L'ANKOU

Oberour ar maro ( l’ouvrier de la mort )

Il exerce sa besogne depuis la tradition païenne et a survécu à la Christianisation du royaume Celte. Il est connu sous les noms de Ankow en Cornouaille et de Angheu au Pays de Galles. Sa représentation commune est un homme grand aux membres squelettiques et au visage cadavérique. De longs cheveux blanc et argent flottent au vent sous un large chapeau de feutre.

Il est aussi représenté comme un squelette drapé d’un linceul dont la tête vire continuellement en haut de sa colonne vertébrale. Dans cette représentation il porte dans une main une lance ou à l’extrémité est montée une girouette qui a charge de lui indiquer la direction des âmes qu’il a à quérir.

Dans une représentation comme dans l’autre, l’Ankou porte avec lui une faux.

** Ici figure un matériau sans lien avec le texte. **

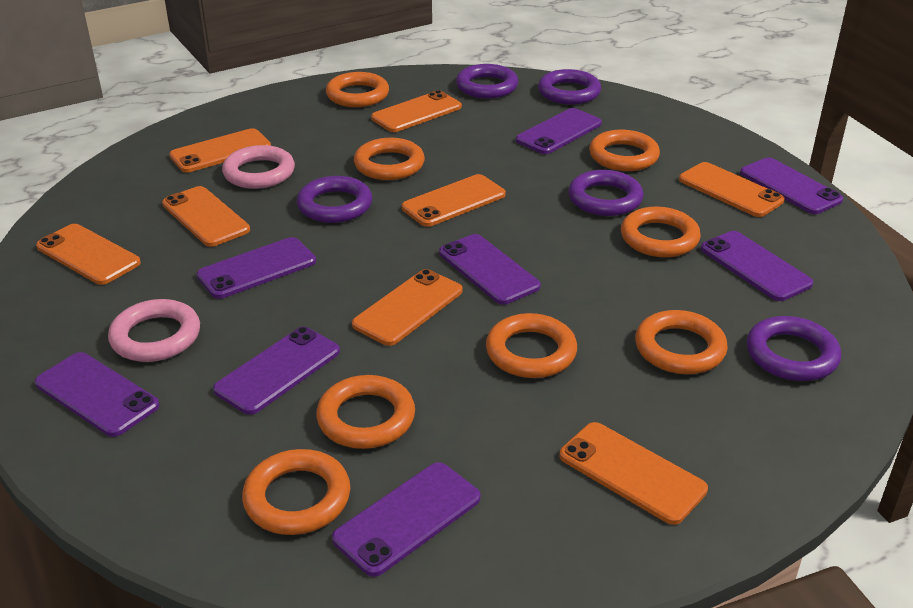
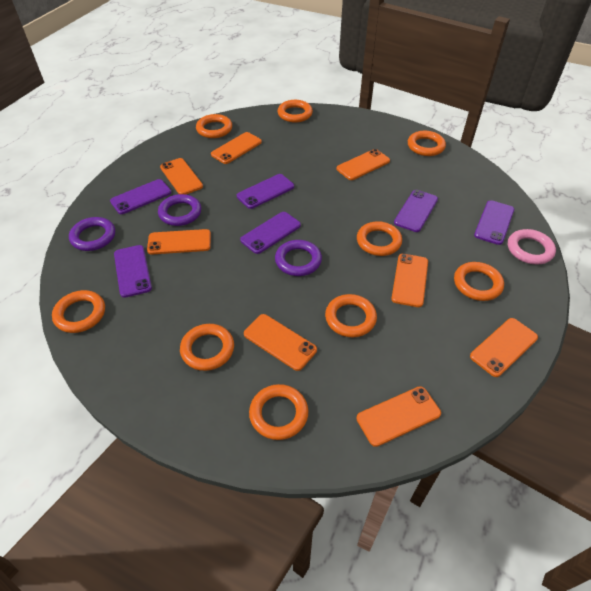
orange ring: 8 -> 9
pink ring: 2 -> 1
purple phone: 8 -> 6
purple ring: 5 -> 3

La particularité de cette dernière est que l’outil est monté à l’envers d’une faux de moissonneur. Ici, le tranchant est à l’extérieur, ce qui fait que pour faucher il projette son outil en avant alors qu’un moissonneur traditionnel tire à lui la lame.

 

L’Ankou pour se déplacer se tient debout dans une charrette a clair voie.

Cette charrette appelée karrik ou karriguel ann Ankou est reconnaissable de nuit par le bruit particulier que fait son essieu en grinçant.

Le chariot est tiré par deux chevaux attelés en flèche.

Celui de devant est maigre voir squelettique, celui du limon est noir, le poil soyeux, luisant et est gras.

 

L’Ankou à traditionnellement deux compagnons qui l’assistent dans son travaille. Habillés de noir  et le visage caché sous un capuchon ou un chapeau de feutre, l’un marche devant l’attelage de l’Ankou et est chargé d’ouvrir les portes des enclos et des chemins, l’autre a pour mission de conduire le cheval de tête par la bride. Le premier a aussi pour tâche de charger les morts que l’Ankou a fauché.

 

Selon les régions, c’est le dernier ou le premier mort de chaque paroisse qui est l’Ankou pour le reste de l’année.

Toujours selon la tradition, voir ou entendre l’Ankou alors que sa visite ne nous est pas destinée, mène à la mort dans les jours prochain le témoin de son passage.